- **Goal of the exercise**
Retype, word for word, each line between the lines holding "potted plant: none [207,707,298,825]" and "plush toy: present [503,471,530,497]", inclusive, and leave the rest of the data alone.

- **Material shown**
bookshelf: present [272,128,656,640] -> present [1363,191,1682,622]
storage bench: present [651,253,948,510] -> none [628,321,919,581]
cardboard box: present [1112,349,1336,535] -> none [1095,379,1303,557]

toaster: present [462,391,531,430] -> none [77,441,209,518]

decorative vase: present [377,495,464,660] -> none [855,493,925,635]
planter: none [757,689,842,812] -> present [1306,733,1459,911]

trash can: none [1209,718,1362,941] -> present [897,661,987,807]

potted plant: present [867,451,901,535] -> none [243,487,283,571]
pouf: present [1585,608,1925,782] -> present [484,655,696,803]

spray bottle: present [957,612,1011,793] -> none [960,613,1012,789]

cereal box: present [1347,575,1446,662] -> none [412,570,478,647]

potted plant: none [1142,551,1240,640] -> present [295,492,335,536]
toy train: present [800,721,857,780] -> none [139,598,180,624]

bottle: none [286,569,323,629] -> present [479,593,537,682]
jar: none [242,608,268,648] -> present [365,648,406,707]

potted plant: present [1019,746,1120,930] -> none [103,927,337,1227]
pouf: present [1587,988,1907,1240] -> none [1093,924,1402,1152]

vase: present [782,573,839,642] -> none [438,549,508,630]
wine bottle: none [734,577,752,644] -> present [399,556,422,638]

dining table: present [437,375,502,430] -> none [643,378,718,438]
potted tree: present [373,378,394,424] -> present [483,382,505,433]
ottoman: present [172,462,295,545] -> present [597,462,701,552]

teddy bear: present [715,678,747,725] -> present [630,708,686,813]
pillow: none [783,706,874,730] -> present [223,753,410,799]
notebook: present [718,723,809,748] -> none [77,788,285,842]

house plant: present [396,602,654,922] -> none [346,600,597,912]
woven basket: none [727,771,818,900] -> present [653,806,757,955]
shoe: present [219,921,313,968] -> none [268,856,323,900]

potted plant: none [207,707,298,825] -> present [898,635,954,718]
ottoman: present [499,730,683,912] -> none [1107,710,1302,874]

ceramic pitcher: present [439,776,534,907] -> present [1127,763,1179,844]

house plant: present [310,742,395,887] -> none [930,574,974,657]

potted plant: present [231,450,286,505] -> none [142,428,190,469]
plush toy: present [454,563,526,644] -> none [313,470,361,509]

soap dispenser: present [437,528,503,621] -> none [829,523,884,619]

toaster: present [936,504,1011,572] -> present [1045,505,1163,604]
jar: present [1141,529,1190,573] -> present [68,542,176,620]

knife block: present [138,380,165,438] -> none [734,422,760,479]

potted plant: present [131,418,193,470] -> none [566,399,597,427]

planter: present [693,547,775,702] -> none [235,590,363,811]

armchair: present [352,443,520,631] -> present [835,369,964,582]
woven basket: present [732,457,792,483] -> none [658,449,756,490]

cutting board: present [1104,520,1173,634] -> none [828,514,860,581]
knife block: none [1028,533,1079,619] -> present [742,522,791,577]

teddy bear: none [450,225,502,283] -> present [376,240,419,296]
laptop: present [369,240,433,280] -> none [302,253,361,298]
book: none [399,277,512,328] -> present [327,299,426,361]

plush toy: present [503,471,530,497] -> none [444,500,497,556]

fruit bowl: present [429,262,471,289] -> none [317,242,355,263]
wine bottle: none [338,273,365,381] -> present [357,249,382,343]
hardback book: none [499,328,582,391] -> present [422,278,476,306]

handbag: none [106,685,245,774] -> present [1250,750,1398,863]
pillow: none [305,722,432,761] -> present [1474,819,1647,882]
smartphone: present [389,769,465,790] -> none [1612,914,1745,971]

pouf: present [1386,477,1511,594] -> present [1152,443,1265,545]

- **Task output**
potted plant: none [207,707,298,825] -> present [898,635,954,718]
ottoman: present [499,730,683,912] -> none [1107,710,1302,874]

ceramic pitcher: present [439,776,534,907] -> present [1127,763,1179,844]

house plant: present [310,742,395,887] -> none [930,574,974,657]

potted plant: present [231,450,286,505] -> none [142,428,190,469]
plush toy: present [454,563,526,644] -> none [313,470,361,509]

soap dispenser: present [437,528,503,621] -> none [829,523,884,619]

toaster: present [936,504,1011,572] -> present [1045,505,1163,604]
jar: present [1141,529,1190,573] -> present [68,542,176,620]

knife block: present [138,380,165,438] -> none [734,422,760,479]

potted plant: present [131,418,193,470] -> none [566,399,597,427]

planter: present [693,547,775,702] -> none [235,590,363,811]

armchair: present [352,443,520,631] -> present [835,369,964,582]
woven basket: present [732,457,792,483] -> none [658,449,756,490]

cutting board: present [1104,520,1173,634] -> none [828,514,860,581]
knife block: none [1028,533,1079,619] -> present [742,522,791,577]

teddy bear: none [450,225,502,283] -> present [376,240,419,296]
laptop: present [369,240,433,280] -> none [302,253,361,298]
book: none [399,277,512,328] -> present [327,299,426,361]

plush toy: present [503,471,530,497] -> none [444,500,497,556]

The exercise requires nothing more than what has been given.